_Task:_ How many lines in the entries below contain the string "collection"? Reply with the number alone.

_Material for this task:_
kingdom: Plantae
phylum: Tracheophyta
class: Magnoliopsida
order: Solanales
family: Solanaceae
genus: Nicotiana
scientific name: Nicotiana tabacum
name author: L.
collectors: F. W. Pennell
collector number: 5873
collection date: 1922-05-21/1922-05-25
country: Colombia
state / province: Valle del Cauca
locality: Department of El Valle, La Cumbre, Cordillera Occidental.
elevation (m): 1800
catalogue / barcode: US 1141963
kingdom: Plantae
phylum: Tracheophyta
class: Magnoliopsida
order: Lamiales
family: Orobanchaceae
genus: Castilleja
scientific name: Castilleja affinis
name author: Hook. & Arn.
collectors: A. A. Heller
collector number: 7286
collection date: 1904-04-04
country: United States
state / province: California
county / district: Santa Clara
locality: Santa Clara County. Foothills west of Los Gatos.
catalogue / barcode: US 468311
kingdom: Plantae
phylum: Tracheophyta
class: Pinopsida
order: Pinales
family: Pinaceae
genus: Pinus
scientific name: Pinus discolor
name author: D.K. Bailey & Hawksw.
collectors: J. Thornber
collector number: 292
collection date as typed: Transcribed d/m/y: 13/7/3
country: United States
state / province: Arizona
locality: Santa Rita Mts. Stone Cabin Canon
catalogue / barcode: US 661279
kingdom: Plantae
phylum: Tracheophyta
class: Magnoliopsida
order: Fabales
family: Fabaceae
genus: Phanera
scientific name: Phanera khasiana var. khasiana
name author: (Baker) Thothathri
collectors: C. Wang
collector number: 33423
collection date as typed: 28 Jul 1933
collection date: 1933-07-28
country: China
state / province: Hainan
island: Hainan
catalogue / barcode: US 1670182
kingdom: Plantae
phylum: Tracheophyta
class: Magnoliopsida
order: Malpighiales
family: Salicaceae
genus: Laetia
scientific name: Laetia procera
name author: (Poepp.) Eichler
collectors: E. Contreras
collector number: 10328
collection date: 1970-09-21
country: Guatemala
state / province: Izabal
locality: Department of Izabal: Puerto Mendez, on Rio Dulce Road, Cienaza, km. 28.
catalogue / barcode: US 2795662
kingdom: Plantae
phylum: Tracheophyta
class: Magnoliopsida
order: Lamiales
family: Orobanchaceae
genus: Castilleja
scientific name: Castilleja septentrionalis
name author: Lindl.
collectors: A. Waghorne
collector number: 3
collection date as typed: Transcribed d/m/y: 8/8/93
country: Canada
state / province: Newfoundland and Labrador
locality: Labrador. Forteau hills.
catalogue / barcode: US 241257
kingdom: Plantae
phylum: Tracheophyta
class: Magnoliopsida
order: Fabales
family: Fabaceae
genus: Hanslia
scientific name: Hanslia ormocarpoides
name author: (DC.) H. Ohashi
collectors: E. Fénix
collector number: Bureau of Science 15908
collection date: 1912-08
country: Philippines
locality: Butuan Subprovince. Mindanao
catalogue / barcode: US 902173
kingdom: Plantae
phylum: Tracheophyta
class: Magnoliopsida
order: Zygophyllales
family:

_Solution to this task:_ 8